Higher education: The new vegetable
Your mother was right when she told you to finish your broccoli, but did you know that getting a degree has proven to be good for your health too? The Centers for Disease Control and Prevention (CDC) just released new findings that show postsecondary education has a direct link to longevity and overall health, ranging from obesity rates to smoking habits, and the more advanced the degree, the better the benefits.
"Highly educated people tend to have healthier behaviors, avoid unhealthy ones and have more access to medical care when they need it," said Amy Bernstein, lead author of the report. "All of these factors are associated with better healthy. It's all interconnected."
The domino effect of higher education starts with getting higher-paid jobs, which trickles down to being able to afford healthier and more expensive foods like kale and whole grains, resulting in lower incidents of obesity and heart disease. Families with more income can also direct their excess funds toward health-related programs like gym memberships and dietary consultants.
Among the CDC's findings, researchers reported that only nine percent of adults between the ages of 25 and 64 with at least a bachelor's degree are smokers, versus 31 percent of those with a high school diploma or less.
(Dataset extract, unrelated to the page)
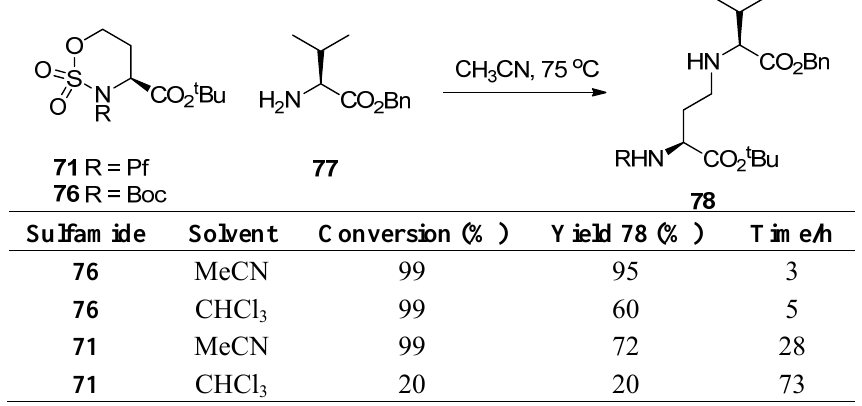
Table 12. Differences in reactivities of N -Pf and N -Boc-sulfamidates in nucleophilic addition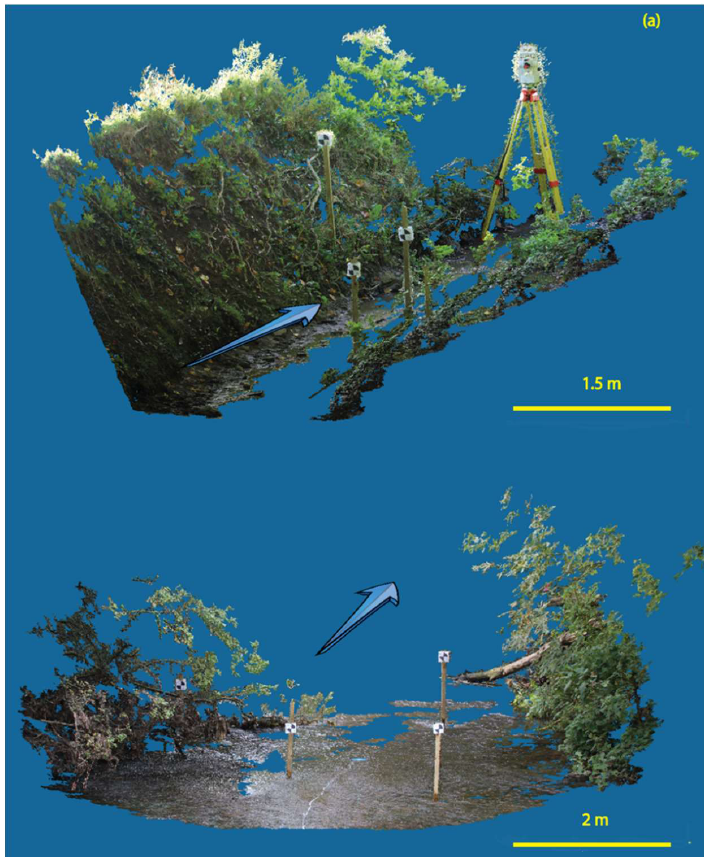
Figure 7. Structure-from-Motion (SfM) derived point clouds obtained for the two 10 m long reaches used for the stereo-camera calibration study: ( a ) Chicheley Brook; and ( b ) River Ouzel. The point clouds were generated with imagery collected for a stereo-camera height setting of 1 m above the water level. The arrow indicates the downstream flow direction. Table 5. Absolute maximum (m) and average precision (m) in path replicability for each of the stereo-camera settings considered with respect to the position of the measurements taken at stereo-camera height 0.5 m. Results refer to each of the 10 m study sites selected for the stereo-camera calibration study. A total of 41 measurements were taken per site and stereo-camera setting.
If you have kids, putting a balanced meal on the table every night can be challenging. According to the CDC report, children with educated parents are half as likely to be obese than those in households where parents only have a high school diploma. Whether you're studying for a nursing or business degree, the advantages of getting an education will not only benefit your future, but could help you and your young ones life a fruitful life as well.